You actually just multiply the MTFs, not convolve them The way to
think about it is that each component of the system acts like a filter.
The input can be thought of as a 'sum' spatial frequencies (via a
Fourier transform) arising from the different levels of detail in the
scene. The filter acts differently on different frequencies. So for
example, the response at 50 lp/mm might be to reduce intensity to 80
percent in one component and by 60 percent in another. The combined
reduction at 50 lp/mm would be by 80 percent x 60 percent = 48 percent.
Any detail lying mainly at 50 lp/mm would be reduced in intensity by
that amount. And this would happen at every frequency. Convolution is
also involved, but it is a bit difficult to explain why. Multiplication
of MTFs makes quite a lot of sense intuitively.

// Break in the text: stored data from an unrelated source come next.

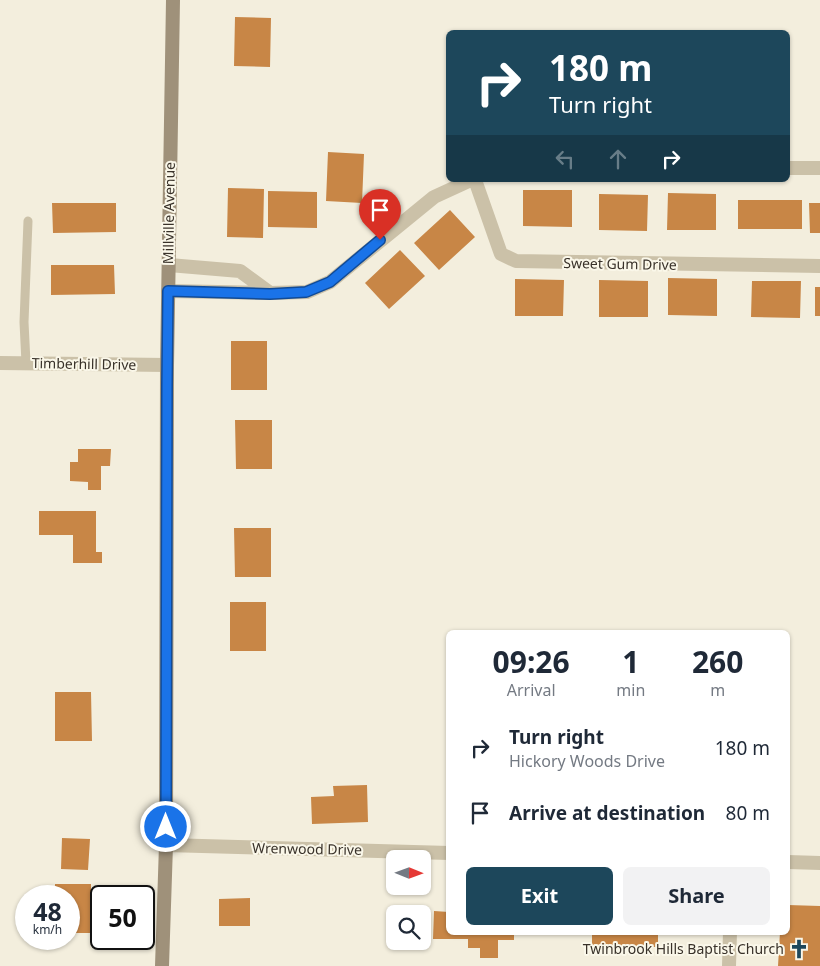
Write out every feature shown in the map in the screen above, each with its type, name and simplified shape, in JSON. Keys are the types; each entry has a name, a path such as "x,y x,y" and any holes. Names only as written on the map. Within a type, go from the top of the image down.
{"main road":[{"name":"Millville Avenue","path":"162,966 166,846 167,365 173,0"}],"street":[{"path":"790,168 820,168"},
{"path":"168,291 270,294 306,292 330,282 434,197 468,182"},
{"name":"Sweet Gum Drive","path":"474,182 501,254 516,261 820,266"},
{"path":"168,265 240,271 270,294"},
{"name":"Timberhill Drive","path":"0,363 167,365"},
{"name":"Wrenwood Drive","path":"166,846 446,853"},
{"path":"790,862 820,863"},
{"path":"730,935 730,966"}],"lane":[{"path":"26,363 24,322 28,221"}],"building":[{"path":"235,17 271,18 270,67 234,66"},
{"path":"328,152 364,154 362,203 326,201"},
{"path":"228,188 264,189 263,238 227,237"},
{"path":"523,190 572,190 572,227 523,226"},
{"path":"268,191 317,192 317,228 268,227"},
{"path":"668,193 716,194 716,230 667,230"},
{"path":"599,194 648,195 647,231 599,230"},
{"path":"738,200 802,200 802,229 738,229"},
{"path":"52,203 116,203 116,232 53,233"},
{"path":"809,203 820,203 820,233 810,233"},
{"path":"450,210 475,237 439,270 414,243"},
{"path":"400,250 425,276 389,309 365,283"},
{"path":"51,265 114,265 115,294 51,295"},
{"path":"668,278 717,279 717,316 668,315"},
{"path":"515,279 564,280 563,316 515,316"},
{"path":"599,280 648,281 648,317 599,317"},
{"path":"752,281 801,281 800,318 751,317"},
{"path":"815,287 820,287 820,316 815,316"},
{"path":"231,341 267,341 267,390 231,390"},
{"path":"235,420 272,420 272,469 236,469"},
{"path":"78,449 111,449 110,466 101,466 101,490 88,490 88,482 70,481 70,462 78,462"},
{"path":"39,511 96,511 96,552 102,552 102,563 73,563 73,535 39,535"},
{"path":"234,528 271,528 271,577 235,577"},
{"path":"230,602 266,602 266,651 230,651"},
{"path":"55,692 91,692 92,741 55,741"},
{"path":"367,785 368,822 312,824 311,797 334,796 333,786"},
{"path":"62,838 90,839 88,870 61,869"},
{"path":"91,884 90,933 80,933 80,885 55,885"},
{"path":"250,898 250,926 219,926 219,899"},
{"name":"Twinbrook Hills Baptist Church","path":"790,905 820,906 820,966 778,966 780,935 790,935"},
{"path":"434,911 446,912 446,935 514,935 514,940 498,940 498,958 480,958 480,948 468,948 468,939 433,939"},
{"path":"592,935 658,935 658,947 592,947"}],"place":[{"name":"Twinbrook Hills Baptist Church","path":"799,949"}],"route":[{"path":"166,827 168,291 270,294 306,292 330,282 380,240"}]}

but this is a point I haven´t reached yet and so I´ve no
idea how to do that. But: Shouldn´t both equations mentioned by now
give roughly the same result? Or, asked the other way around, is my
calculation faulty because it´s off by more than 20 lp/mm in regard to
Leonard´s?


The point is that neither method has any good conceptual or theoretical
basis. The closest you can come is to talk about circles confusion and
what you do with them, but that is considered a limited and generally
faulty approach since it doesn't really describe the physics of what is
happening. The reason they are so different is that neither really has
any justification and are just used as rough rules of thumb. You are
going to miss some important facts about what your system is doing to
input if you use either. So use the one that seems to give you results
that are consistent with your experience. If you use the straight
reciprocal rule, you at least will get a plausible lower bound for how
bad it might be, but in fact the actual performance might be better.


Gregory Wool